Der heute 54-Jährige wuchs in der Schlebuscher Waldsiedlung auf und gründete in den 80er-Jahren die deutsche Indierock-Band Rausch sowie deren offiziell inoffiziellen Nachfolger Cowboys On Dope. Dies bedeutet wiederum: Wolly Düse hat etwas zu erzählen. Und genau das tut er, wenn er von seiner musikalischen Sozialisation spricht – und einen Einblick in seine Plattensammlung gewährt.
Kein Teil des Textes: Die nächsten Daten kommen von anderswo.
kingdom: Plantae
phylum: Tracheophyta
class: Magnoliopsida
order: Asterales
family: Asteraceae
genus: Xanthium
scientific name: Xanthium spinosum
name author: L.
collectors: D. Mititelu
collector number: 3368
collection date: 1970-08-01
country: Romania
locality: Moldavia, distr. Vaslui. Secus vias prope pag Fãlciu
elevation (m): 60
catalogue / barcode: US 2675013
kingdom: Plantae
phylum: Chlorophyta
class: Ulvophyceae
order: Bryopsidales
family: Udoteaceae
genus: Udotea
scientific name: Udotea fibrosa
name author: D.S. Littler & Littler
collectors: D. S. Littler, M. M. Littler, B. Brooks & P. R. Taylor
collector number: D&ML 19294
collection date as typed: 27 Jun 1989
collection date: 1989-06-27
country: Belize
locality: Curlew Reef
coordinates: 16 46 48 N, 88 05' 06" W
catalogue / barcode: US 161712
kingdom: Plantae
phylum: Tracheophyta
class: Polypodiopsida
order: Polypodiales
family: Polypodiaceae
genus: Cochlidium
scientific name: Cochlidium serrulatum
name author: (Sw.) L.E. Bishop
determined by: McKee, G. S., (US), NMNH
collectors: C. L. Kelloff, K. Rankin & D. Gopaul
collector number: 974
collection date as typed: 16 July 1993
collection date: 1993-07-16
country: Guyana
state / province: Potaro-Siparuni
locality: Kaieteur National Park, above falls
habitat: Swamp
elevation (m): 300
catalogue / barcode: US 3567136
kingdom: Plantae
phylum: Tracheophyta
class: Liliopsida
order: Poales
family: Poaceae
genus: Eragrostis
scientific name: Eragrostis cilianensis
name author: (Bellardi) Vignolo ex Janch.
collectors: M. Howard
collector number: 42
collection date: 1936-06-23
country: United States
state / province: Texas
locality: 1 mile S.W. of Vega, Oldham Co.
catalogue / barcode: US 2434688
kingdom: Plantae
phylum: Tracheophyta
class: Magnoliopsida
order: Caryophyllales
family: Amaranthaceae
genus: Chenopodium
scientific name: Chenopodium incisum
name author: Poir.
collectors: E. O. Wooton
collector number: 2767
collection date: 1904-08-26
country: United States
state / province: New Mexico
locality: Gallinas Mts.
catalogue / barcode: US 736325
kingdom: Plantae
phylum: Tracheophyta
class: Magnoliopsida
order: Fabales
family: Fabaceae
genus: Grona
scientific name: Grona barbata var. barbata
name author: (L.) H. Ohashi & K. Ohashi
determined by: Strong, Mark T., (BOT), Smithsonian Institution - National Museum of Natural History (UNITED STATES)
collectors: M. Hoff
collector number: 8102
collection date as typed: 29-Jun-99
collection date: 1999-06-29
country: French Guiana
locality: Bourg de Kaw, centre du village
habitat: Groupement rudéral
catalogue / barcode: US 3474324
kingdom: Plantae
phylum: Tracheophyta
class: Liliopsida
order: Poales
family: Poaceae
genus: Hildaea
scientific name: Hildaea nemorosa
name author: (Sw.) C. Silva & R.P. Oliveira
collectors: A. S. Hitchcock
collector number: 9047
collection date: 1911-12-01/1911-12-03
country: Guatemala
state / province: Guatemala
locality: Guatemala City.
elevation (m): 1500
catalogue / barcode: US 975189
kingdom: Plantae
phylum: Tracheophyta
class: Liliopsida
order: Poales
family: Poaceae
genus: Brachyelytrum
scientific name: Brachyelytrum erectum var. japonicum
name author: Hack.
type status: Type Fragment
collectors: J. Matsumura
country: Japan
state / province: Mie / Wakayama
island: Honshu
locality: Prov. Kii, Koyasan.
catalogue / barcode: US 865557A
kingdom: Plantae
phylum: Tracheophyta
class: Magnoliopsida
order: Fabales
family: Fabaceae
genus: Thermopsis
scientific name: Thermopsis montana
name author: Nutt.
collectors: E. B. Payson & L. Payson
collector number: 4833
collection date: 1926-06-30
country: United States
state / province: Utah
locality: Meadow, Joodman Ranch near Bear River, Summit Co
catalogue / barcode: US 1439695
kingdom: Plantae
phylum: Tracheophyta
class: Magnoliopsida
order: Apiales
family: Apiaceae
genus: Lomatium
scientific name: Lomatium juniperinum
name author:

„Ich wurde musikalisch geprägt von meinen Eltern“, sagt er. Das ist ein Satz, den nicht viele Menschen von sich behaupten können, die in der Nachkriegszeit aufwuchsen. Denn in der Nachkriegszeit gab es zunächst einmal vor allem: Schlager, Schlager. Und Schlager. Zerstreuung war angesagt. Die Flucht in eine Welt, die nichts zu tun hatte mit dem Leid des Krieges. Gerade natürlich in Deutschland, wo große Teile der früheren Kultur im Sinne von Kunst zerstört worden waren. „Meine Eltern standen zunächst auf Jazz“, erinnert sich Wolly Düse. Aber einmal, das wisse er noch genau, seien sie von einer Party nach Hause gekommen und völlig aufgewühlt gewesen: „Da hatten sie zum ersten Mal Beat gehört“, sagt er und schiebt mit feierlicher Stimme und einem Augenzwinkern hinterher: „Sie waren zum Beat konvertiert.“
Es war der Startschuss für die Dieses inklusive Wolly Düse, den damals noch alle Wolfgang nannten: „Von da an haben wir einmal in der Woche den „Beatclub“ im Fernsehen gesehen – und hatten die Bude jedes Mal gerammelt voll“, erzählt er. Denn: „In der Waldsiedlung lebten sonst ja fast nur Spießer, die mit so etwas nichts zu tun haben wollten. Und deren Kinder kamen dann alle zu uns, um mitzuschauen.“
Hauptsache, ein bisschen krawallig, die Musik
Beat – das bedeutete natürlich vor allem Beatles. „Mein Vater kam eines Tages aus der Stadt nach Hause und präsentierte mit ausgestreckten Armen – so wie beim Hochrecken eines Pokals – »Sgt. Pepper’s Lonely Hearts Club Band« von den Beatles. Die hatte er gerade gekauft.“ Aber auch die zahlreiche Beatles-Ableger hierzulande hatten es den Dieses angetan. Natürlich. Hauptsache sie war schnell, zackig und ein bisschen krawallig, die Musik. Ein perfektes Sprungbrett für alles, was danach kam. Zum Beispiel Wolly Düses erstes Konzert: Emerson, Lake & Palmer in der Düsseldorfer Philipshalle. 1971 war das. Seine Eltern hatten schon im Jahr zuvor das „Progressive Pop Festival“ in Köln besucht und hinterher davon geschwärmt, bei dem Deep Purple, Procol Harum und T.Rex angetreten waren. Es war der musikalische Eingang in die 70er-Jahre, in denen es immer härter zuging – und in denen sich Wolly Düse nach und nach einen eigenen Musikgeschmack zurecht- und den Grundstein für seine Plattensammlung legte, die er quasi aus der Plattensammlung seiner Eltern hervorgehen ließ.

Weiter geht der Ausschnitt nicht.